Tech giant Amazon (AMZN -1.11%) recently made some headlines when it decided to shut down Amazon Care, an in-person and virtual health service initially created for its employees but eventually expanded. Some may perceive Amazon's decision as a win for other telehealth giants such as Teladoc (TDOC 0.08%), but the truth is that Amazon is unlikely to stop trying to break into this lucrative industry. 

Still, Teladoc's early mover advantage in telemedicine may allow the company to grow exponentially in the next couple of decades, delivering market-beating returns along the way. Meanwhile, some believe that Amazon's best days are far behind it. After all, the company's market cap exceeds $1 trillion, and it has achieved a substantial portion of its growth in the market over the past 20 years. 

Amazon is one of the quintessential examples of success, but the company's market cap was about $6 billion 20 years ago, which is pretty close to Teladoc's current market cap of about $5 billion. Is there any chance that Teladoc will be worth more than Amazon in 20 more years -- that is, by 2042?

Chart showing Teladoc's market cap remaining steady and Amazon's falling since late 2021.

TDOC Market Cap data by YCharts

Teladoc's struggles and opportunities

Teladoc has dramatically lagged the market this year -- sinking 67% year to date. The main reason is the company's ugly net losses in both the first and second quarters. The telemedicine specialist owed these net losses to non-cash goodwill impairment charges related to its 2020 acquisition of Livongo Health -- clear evidence that Teladoc overpaid for this acquisition.

Still, although Teladoc's business has slowed a bit from its pandemic levels, the company is recording solid growth in revenue and other key categories. In the second quarter, the company's top line jumped by 18% year over year to $592.4 million. Teladoc's total U.S. paid membership increased by 9% year over year to 56.6 million, while average U.S. revenue per member came in at $2.60, 12.6% higher than the year-ago period. 

Teladoc's early mover advantage and its network of more than 10,000 healthcare providers should help it remain a leader in this space as telemedicine continues to grow in importance.

The services it offers are extremely convenient. Why drive several miles for a consultation with a doctor? Patients can get similar levels of care from their homes, as well as prescriptions and referrals. Telemedicine thus has the potential to save patients time and money, which is why it is on an upward trend.
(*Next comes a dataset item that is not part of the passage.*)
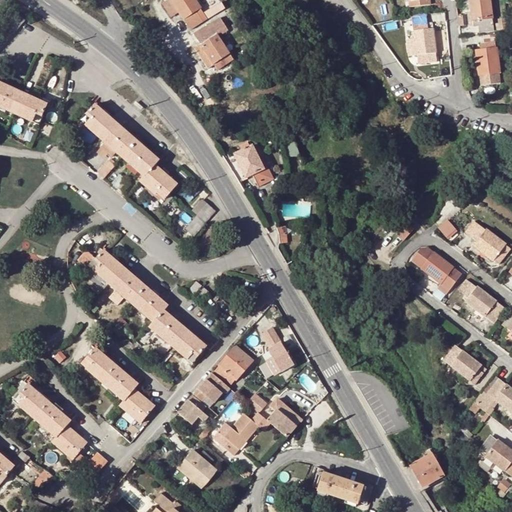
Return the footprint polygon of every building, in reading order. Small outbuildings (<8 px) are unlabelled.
[(171,14),(177,10),(170,0),(169,0),(164,4),(171,14)] [(193,0),(170,0),(177,10),(190,29),(202,21),(199,17),(203,15),(193,0)] [(430,6),(428,0),(407,0),(409,9),(430,6)] [(493,31),(489,0),(468,0),(472,26),(478,25),(479,33),(493,31)] [(15,11),(0,27),(0,48),(25,20),(15,11)] [(426,22),(425,14),(410,17),(416,63),(436,60),(431,22),(426,22)] [(465,26),(464,16),(456,16),(458,27),(465,26)] [(200,44),(194,48),(208,68),(213,65),(216,70),(232,59),(218,36),(227,30),(219,17),(205,26),(205,25),(193,33),(200,44)] [(480,44),(481,50),(475,51),(479,81),(499,78),(494,42),(480,44)] [(0,83),(0,107),(14,113),(32,121),(35,114),(41,117),(47,105),(19,92),(0,83)] [(96,102),(80,120),(105,142),(122,158),(143,176),(139,180),(156,194),(154,197),(161,204),(165,200),(164,199),(177,185),(179,182),(163,168),(160,171),(154,166),(159,160),(108,117),(111,114),(96,102)] [(41,118),(41,117),(35,114),(32,121),(38,124),(41,118)] [(122,158),(105,142),(101,147),(108,154),(107,155),(117,164),(122,158)] [(250,175),(253,181),(257,179),(260,185),(271,179),(265,167),(262,168),(258,160),(251,145),(248,146),(246,142),(241,145),(243,149),(224,159),(237,181),(250,175)] [(105,177),(115,166),(108,160),(98,171),(105,177)] [(130,183),(123,177),(115,185),(122,192),(130,183)] [(205,221),(214,211),(202,200),(193,211),(205,221)] [(194,236),(204,224),(196,217),(186,229),(194,236)] [(436,226),(445,238),(455,231),(447,218),(436,226)] [(405,224),(406,223),(401,219),(394,228),(398,232),(405,224)] [(484,231),(473,222),(464,233),(476,241),(473,246),(497,264),(509,248),(485,230),(484,231)] [(403,239),(411,229),(405,224),(398,232),(397,234),(403,239)] [(444,294),(460,274),(426,249),(424,249),(421,249),(418,250),(411,261),(439,283),(436,288),(444,294)] [(168,306),(103,250),(95,259),(87,251),(80,258),(90,267),(109,283),(153,322),(149,326),(192,363),(206,347),(164,311),(168,306)] [(99,295),(109,283),(90,267),(80,279),(99,295)] [(475,287),(465,279),(457,290),(467,298),(464,302),(492,324),(504,308),(476,287),(475,287)] [(192,295),(201,286),(196,281),(188,291),(192,295)] [(200,302),(208,292),(203,287),(194,297),(200,302)] [(511,314),(510,313),(500,326),(510,333),(508,336),(511,338),(511,314)] [(125,330),(115,321),(109,327),(120,336),(125,330)] [(272,326),(261,333),(270,348),(268,349),(280,371),(293,363),(272,326)] [(474,385),(485,369),(454,345),(442,360),(474,385)] [(235,380),(252,361),(235,346),(219,366),(215,371),(229,384),(234,379),(235,380)] [(96,348),(87,358),(85,357),(80,363),(124,401),(120,405),(141,423),(154,406),(134,389),(138,384),(96,348)] [(174,371),(162,362),(157,368),(169,378),(174,371)] [(231,388),(213,372),(193,394),(202,402),(207,396),(210,399),(221,387),(227,392),(231,388)] [(492,408),(496,402),(511,414),(511,389),(497,378),(485,393),(482,391),(473,403),(488,415),(493,409),(492,408)] [(27,385),(19,394),(18,393),(12,400),(56,437),(53,442),(67,454),(73,460),(79,452),(86,443),(67,427),(71,422),(27,385)] [(275,399),(261,415),(272,424),(287,437),(307,415),(280,390),(273,397),(275,399)] [(204,408),(191,397),(177,412),(191,423),(204,408)] [(265,432),(272,424),(261,415),(259,413),(252,422),(245,415),(233,430),(226,425),(214,440),(234,457),(240,451),(237,448),(244,440),(247,442),(259,428),(265,432)] [(209,426),(198,439),(202,442),(208,435),(207,434),(212,428),(209,426)] [(511,452),(490,435),(478,451),(484,456),(503,471),(510,476),(511,474),(511,452)] [(201,488),(216,470),(192,450),(177,467),(201,488)] [(0,485),(6,478),(5,477),(14,466),(5,459),(7,457),(2,452),(0,454),(0,485)] [(79,452),(73,460),(76,462),(80,466),(87,458),(79,452)] [(88,483),(107,462),(103,458),(97,452),(85,465),(90,470),(83,478),(88,483)] [(443,476),(431,453),(409,465),(421,488),(443,476)] [(73,460),(67,454),(62,460),(71,468),(76,462),(73,460)] [(357,501),(365,504),(366,502),(372,486),(364,483),(362,487),(359,485),(326,474),(323,473),(324,470),(319,468),(313,486),(317,488),(316,492),(324,494),(324,493),(357,503),(357,501)] [(178,511),(176,510),(180,505),(174,500),(172,502),(159,493),(153,501),(158,505),(152,511),(178,511)] [(62,511),(30,499),(25,511),(62,511)]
According to some estimates, telemedicine could record a compound annual growth rate (CAGR) of 25.8% through 2027.

Teladoc seeks to become a one-stop shop for as many healthcare services as possible. For instance, the company is looking to expand its behavioral health and digital health management offerings beyond primary consultations with generalists. Both segments' growth partly explains its rising U.S. revenue per paid member.

The behavioral health market in the U.S. is growing, as is the prevalence of chronic illnesses such as diabetes that Teladoc's health management platform targets. All of these factors offer Teladoc plenty of room to run. In the long run, the healthcare company is more than capable of turning the tide following its disappointing performance in the market this year.

Amazon won't sit still 

While Teladoc may grow in the coming 20 years, Amazon will do the same. The company's e-commerce platform is the sector's leader, holding a 37.8% share of the market in the U.S. as of June. As of the second quarter, e-commerce sales only made up 14.5% of total sales in the U.S. That metric is lower in many other countries where e-commerce penetration is still in its infancy. In other words, there is plenty of whitespace here. And Amazon has its hands in several other industries that will continue to rise, including video and audio streaming.

However, Amazon's most significant opportunity arguably lies in the cloud computing sector. The tech giant is a leader in this space thanks to its Amazon Web Services (AWS) division. Cloud solutions enable businesses to lower costs and improve productivity. Some project that this market will expand at a CAGR of 17.4% through 2030.

AWS has been growing its revenue faster than the rest of Amazon's business and boasts juicier margins. In the long run, it should work wonders for the tech company's top and bottom lines while allowing Amazon to continue beating the market, despite its market cap of well over $1 trillion. 

The more important question

Can Teladoc grow exponentially faster than Amazon in the coming two decades to catch the e-commerce specialist in terms of size? The answer is a resounding no. But that's not a good reason to disregard Teladoc as an investment. The better question is this: Can Teladoc deliver solid or even market-beating returns over the long run?

I believe the answer is yes, considering its solid position in the telemedicine industry and the future of said industry. And now is an especially great time to get in on this healthcare stock, given that it currently trades below its pre-pandemic levels.